▸ Brief
The reply to the records below should contain exactly the lines from the line with "index pip: (356, 270)" through the line with "thumb tip: (775, 175)", and nothing besides.

▸ Input for this task
# # # # #
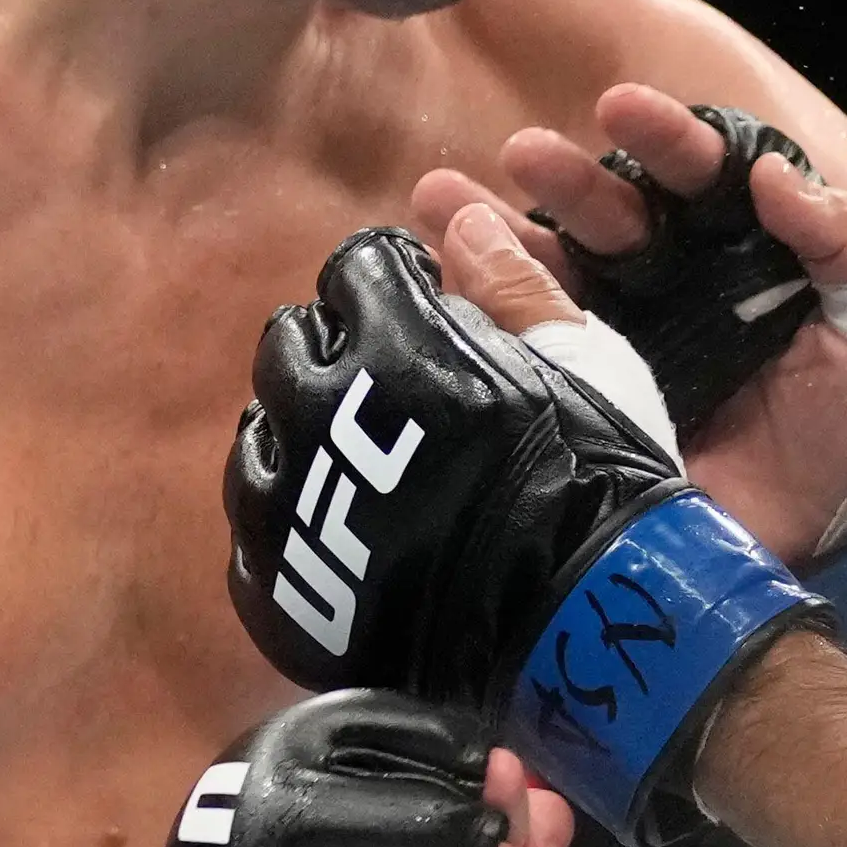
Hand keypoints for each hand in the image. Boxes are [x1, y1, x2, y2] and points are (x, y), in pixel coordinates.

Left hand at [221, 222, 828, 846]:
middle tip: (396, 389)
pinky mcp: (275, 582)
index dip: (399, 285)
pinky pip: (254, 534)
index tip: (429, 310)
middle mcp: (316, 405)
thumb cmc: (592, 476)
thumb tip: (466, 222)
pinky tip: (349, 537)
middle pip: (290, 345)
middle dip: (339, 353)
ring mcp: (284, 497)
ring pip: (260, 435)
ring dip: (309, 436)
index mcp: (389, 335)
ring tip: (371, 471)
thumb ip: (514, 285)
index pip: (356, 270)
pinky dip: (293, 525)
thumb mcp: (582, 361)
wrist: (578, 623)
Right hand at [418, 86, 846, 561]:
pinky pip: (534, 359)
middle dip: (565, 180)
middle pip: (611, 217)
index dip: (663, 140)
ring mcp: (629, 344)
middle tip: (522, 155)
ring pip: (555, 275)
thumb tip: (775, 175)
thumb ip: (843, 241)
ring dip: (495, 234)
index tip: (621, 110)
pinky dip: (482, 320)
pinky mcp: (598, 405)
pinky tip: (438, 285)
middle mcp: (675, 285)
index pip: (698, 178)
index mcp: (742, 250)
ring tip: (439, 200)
# # # # #
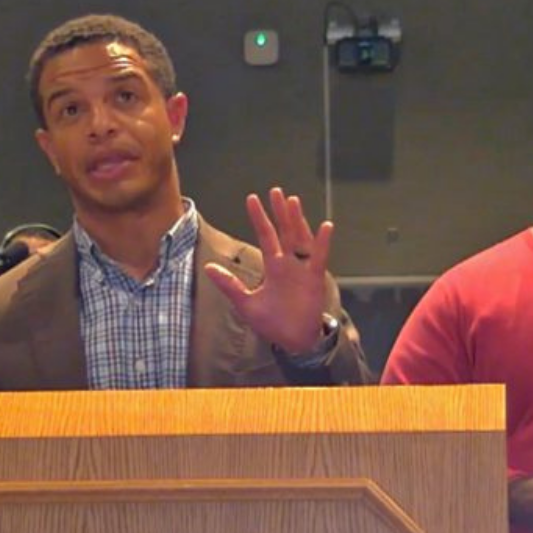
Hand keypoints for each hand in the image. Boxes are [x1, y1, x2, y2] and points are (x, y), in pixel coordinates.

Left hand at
# # # # #
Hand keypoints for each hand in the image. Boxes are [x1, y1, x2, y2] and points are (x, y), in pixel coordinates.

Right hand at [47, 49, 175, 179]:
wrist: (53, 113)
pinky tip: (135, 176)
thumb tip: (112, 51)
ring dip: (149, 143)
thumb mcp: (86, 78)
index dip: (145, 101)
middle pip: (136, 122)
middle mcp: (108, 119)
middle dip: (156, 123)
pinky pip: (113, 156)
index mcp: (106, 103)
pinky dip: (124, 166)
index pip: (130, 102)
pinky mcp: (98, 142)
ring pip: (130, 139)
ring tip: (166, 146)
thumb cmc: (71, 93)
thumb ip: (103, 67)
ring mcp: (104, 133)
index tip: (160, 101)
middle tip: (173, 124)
# # # # #
▸ Response
index pip: (356, 270)
pinky dip: (293, 525)
thumb mcp: (582, 361)
wrist: (578, 623)
Right hand at [418, 86, 846, 561]:
pinky pip: (534, 359)
middle dip: (565, 180)
middle pip: (611, 217)
index dip: (663, 140)
ring mcp: (629, 344)
middle tip: (522, 155)
ring pip: (555, 275)
thumb tip: (775, 175)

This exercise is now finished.